Unnamed: 0,F-score,Roc_auc,Recall,Precision
Classification,0.999279,0.999617,1.0,0.998559
PU 20%,0.999796,0.999913,1.0,0.999593


#### 7. Поэкспериментировать с долей P на шаге 5 (как будет меняться качество модели при уменьшении/увеличении размера P)

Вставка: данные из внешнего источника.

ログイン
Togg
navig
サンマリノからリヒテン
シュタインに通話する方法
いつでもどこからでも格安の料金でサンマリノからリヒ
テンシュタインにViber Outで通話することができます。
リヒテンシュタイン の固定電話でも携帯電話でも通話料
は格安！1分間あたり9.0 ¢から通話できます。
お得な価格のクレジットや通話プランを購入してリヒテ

##### Возьмем не 25, а 30 % для P

In [22]:
mod_data = data.copy()
#get the indices of the positives samples
pos_ind = np.where(mod_data.iloc[:,-1].values == 1)[0]
#shuffle them
np.random.shuffle(pos_ind)
# leave just 30% of the positives marked
pos_sample_len = int(np.ceil(0.3 * len(pos_ind)))
print(f'Using {pos_sample_len}/{len(pos_ind)} as positives and unlabeling the rest')
pos_sample = pos_ind[:pos_sample_len]

Using 1086/3620 as positives and unlabeling the rest


##### Теперь размеченных как класс 1 - всего 905 значений. Остальныепомечаем -1, как неразмеченные

In [23]:
mod_data['class_test'] = -1
mod_data.loc[pos_sample,'class_test'] = 1
print('target variable:\n', mod_data.iloc[:,-1].value_counts())

target variable:
 -1    8914
 1    1086
Name: class_test, dtype: int64


In [24]:
mod_data.head(2)

Unnamed: 0,tau1,tau2,tau3,tau4,p1,p2,p3,p4,g1,g2,g3,g4,stab,stabf,class_test
0,2.95906,3.079885,8.381025,9.780754,3.763085,-0.782604,-1.257395,-1.723086,0.650456,0.859578,0.887445,0.958034,0.055347,0,-1
1,9.304097,4.902524,3.047541,1.369357,5.067812,-1.940058,-1.872742,-1.255012,0.413441,0.862414,0.562139,0.78176,-0.005957,1,1


In [25]:
x_data = mod_data.iloc[:,:-2].values # just the X 
y_labeled = mod_data.iloc[:,-1].values # new class (just the P & U)
y_positive = mod_data.iloc[:,-2].values # original class

In [26]:
mod_data = mod_data.sample(frac=1)
neg_sample = mod_data[mod_data['class_test']==-1][:len(mod_data[mod_data['class_test']==1])]
sample_test = mod_data[mod_data['class_test']==-1][len(mod_data[mod_data['class_test']==1]):]
pos_sample = mod_data[mod_data['class_test']==1]
print(neg_sample.shape, pos_sample.shape)
sample_train = pd.concat([neg_sample, pos_sample]).sample(frac=1)

(1086, 15) (1086, 15)


##### Обучим модель

In [27]:
model = xgb.XGBClassifier()

model.fit(sample_train.iloc[:,:-2].values, 
          sample_train.iloc[:,-2].values)
y_predict = model.predict(sample_test.iloc[:,:-2].values)

In [28]:
pu_30 = evaluate_results(sample_test.iloc[:,-2].values, y_predict)

Classification results:
f1: 99.96%
roc: 99.96%
recall: 99.91%
precision: 100.00%


In [29]:
result = [classification, pu_20, pu_30]
index = ['Classification', 'PU 20%', 'PU 30%']

metrics = pd.DataFrame(result, index=index, columns=['F-score', 'Roc_auc', 'Recall', 'Precision'])

In [30]:
metrics

Unnamed: 0,F-score,Roc_auc,Recall,Precision
Classification,0.999279,0.999617,1.0,0.998559
PU 20%,0.999796,0.999913,1.0,0.999593
PU 30%,0.999553,0.999553,0.999106,1.0


#### С увеличением размера выборки P метрики f1 и roc_auc падают.